JOB:
A stretch of the entries below is to be set down exactly, running from the line with "Vertragsverhältnis mit sofortiger Wirkung." through the line with "2014 Images, 2 Commen", both included, and no other line.
==== SUPPLIED INFORMATION
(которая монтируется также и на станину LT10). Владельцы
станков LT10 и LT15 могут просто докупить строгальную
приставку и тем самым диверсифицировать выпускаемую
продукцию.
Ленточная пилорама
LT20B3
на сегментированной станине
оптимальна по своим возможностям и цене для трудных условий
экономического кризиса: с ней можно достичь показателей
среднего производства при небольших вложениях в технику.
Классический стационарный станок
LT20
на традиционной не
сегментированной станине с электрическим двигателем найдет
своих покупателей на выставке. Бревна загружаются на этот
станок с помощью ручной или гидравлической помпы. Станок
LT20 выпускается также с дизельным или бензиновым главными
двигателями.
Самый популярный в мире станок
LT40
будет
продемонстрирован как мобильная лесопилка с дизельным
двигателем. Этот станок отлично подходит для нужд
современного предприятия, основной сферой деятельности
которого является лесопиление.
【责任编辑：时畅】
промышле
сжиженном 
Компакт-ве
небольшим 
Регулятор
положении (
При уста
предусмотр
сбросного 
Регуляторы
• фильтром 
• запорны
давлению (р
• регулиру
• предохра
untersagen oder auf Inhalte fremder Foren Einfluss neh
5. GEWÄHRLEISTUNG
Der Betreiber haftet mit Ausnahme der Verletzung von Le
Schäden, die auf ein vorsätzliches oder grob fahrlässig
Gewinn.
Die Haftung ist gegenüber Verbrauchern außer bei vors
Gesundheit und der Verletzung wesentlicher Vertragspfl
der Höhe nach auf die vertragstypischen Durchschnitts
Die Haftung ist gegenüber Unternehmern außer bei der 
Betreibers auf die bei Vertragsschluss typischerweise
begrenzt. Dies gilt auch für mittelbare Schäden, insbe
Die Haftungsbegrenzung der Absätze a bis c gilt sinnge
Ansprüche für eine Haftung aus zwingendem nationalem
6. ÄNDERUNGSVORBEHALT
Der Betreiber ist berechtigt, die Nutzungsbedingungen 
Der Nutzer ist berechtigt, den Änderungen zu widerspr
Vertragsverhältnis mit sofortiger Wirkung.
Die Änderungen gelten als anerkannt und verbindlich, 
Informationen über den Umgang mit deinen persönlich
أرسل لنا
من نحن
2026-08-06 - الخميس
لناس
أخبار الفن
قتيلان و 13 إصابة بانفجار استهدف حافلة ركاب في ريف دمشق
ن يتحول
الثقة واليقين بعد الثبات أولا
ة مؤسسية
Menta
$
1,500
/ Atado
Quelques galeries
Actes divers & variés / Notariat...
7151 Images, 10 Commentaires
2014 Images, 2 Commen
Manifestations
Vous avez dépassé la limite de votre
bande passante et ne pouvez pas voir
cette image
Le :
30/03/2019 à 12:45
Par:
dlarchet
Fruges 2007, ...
========
EXPECTED ANSWER:
Vertragsverhältnis mit sofortiger Wirkung.
Die Änderungen gelten als anerkannt und verbindlich, 
Informationen über den Umgang mit deinen persönlich
أرسل لنا
من نحن
2026-08-06 - الخميس
لناس
أخبار الفن
قتيلان و 13 إصابة بانفجار استهدف حافلة ركاب في ريف دمشق
ن يتحول
الثقة واليقين بعد الثبات أولا
ة مؤسسية
Menta
$
1,500
/ Atado
Quelques galeries
Actes divers & variés / Notariat...
7151 Images, 10 Commentaires
2014 Images, 2 Commen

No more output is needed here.